Task requirements | Nothing in the records below may change; print them all exactly.

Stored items
- - -

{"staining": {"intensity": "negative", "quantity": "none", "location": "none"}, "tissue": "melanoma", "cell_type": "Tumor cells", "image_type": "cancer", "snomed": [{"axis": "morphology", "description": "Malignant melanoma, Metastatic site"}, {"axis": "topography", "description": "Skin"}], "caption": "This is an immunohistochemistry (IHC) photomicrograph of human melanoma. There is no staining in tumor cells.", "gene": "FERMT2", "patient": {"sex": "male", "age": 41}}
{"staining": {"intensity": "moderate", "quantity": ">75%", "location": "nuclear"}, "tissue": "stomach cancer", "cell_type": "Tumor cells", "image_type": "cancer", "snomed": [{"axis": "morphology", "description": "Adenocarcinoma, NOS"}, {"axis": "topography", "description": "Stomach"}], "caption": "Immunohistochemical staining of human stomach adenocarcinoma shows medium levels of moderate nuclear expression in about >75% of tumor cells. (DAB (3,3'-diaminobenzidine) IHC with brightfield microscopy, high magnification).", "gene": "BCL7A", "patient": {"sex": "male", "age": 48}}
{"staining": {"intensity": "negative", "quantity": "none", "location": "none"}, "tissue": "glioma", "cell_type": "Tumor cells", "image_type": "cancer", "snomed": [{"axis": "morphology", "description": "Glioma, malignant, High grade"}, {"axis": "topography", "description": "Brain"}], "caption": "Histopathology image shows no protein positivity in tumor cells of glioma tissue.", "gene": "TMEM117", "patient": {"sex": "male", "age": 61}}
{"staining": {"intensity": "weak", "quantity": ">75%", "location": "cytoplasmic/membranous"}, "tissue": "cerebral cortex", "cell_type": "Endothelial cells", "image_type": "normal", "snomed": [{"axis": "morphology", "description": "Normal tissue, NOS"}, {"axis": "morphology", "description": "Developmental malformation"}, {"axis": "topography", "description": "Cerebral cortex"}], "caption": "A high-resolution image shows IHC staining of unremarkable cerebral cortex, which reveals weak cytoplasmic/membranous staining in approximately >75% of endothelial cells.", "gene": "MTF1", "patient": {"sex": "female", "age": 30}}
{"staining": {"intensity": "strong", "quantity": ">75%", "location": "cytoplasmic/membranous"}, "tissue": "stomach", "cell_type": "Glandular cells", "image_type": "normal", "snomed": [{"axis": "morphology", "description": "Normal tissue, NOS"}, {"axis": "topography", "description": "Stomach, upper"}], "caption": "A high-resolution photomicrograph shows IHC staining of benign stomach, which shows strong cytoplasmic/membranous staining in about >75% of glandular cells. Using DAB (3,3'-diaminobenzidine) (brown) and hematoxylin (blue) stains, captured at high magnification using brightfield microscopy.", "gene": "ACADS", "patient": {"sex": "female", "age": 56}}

- - -

Reply |
{"staining": {"intensity": "negative", "quantity": "none", "location": "none"}, "tissue": "melanoma", "cell_type": "Tumor cells", "image_type": "cancer", "snomed": [{"axis": "morphology", "description": "Malignant melanoma, Metastatic site"}, {"axis": "topography", "description": "Skin"}], "caption": "This is an immunohistochemistry (IHC) photomicrograph of human melanoma. There is no staining in tumor cells.", "gene": "FERMT2", "patient": {"sex": "male", "age": 41}}
{"staining": {"intensity": "moderate", "quantity": ">75%", "location": "nuclear"}, "tissue": "stomach cancer", "cell_type": "Tumor cells", "image_type": "cancer", "snomed": [{"axis": "morphology", "description": "Adenocarcinoma, NOS"}, {"axis": "topography", "description": "Stomach"}], "caption": "Immunohistochemical staining of human stomach adenocarcinoma shows medium levels of moderate nuclear expression in about >75% of tumor cells. (DAB (3,3'-diaminobenzidine) IHC with brightfield microscopy, high magnification).", "gene": "BCL7A", "patient": {"sex": "male", "age": 48}}
{"staining": {"intensity": "negative", "quantity": "none", "location": "none"}, "tissue": "glioma", "cell_type": "Tumor cells", "image_type": "cancer", "snomed": [{"axis": "morphology", "description": "Glioma, malignant, High grade"}, {"axis": "topography", "description": "Brain"}], "caption": "Histopathology image shows no protein positivity in tumor cells of glioma tissue.", "gene": "TMEM117", "patient": {"sex": "male", "age": 61}}
{"staining": {"intensity": "weak", "quantity": ">75%", "location": "cytoplasmic/membranous"}, "tissue": "cerebral cortex", "cell_type": "Endothelial cells", "image_type": "normal", "snomed": [{"axis": "morphology", "description": "Normal tissue, NOS"}, {"axis": "morphology", "description": "Developmental malformation"}, {"axis": "topography", "description": "Cerebral cortex"}], "caption": "A high-resolution image shows IHC staining of unremarkable cerebral cortex, which reveals weak cytoplasmic/membranous staining in approximately >75% of endothelial cells.", "gene": "MTF1", "patient": {"sex": "female", "age": 30}}
{"staining": {"intensity": "strong", "quantity": ">75%", "location": "cytoplasmic/membranous"}, "tissue": "stomach", "cell_type": "Glandular cells", "image_type": "normal", "snomed": [{"axis": "morphology", "description": "Normal tissue, NOS"}, {"axis": "topography", "description": "Stomach, upper"}], "caption": "A high-resolution photomicrograph shows IHC staining of benign stomach, which shows strong cytoplasmic/membranous staining in about >75% of glandular cells. Using DAB (3,3'-diaminobenzidine) (brown) and hematoxylin (blue) stains, captured at high magnification using brightfield microscopy.", "gene": "ACADS", "patient": {"sex": "female", "age": 56}}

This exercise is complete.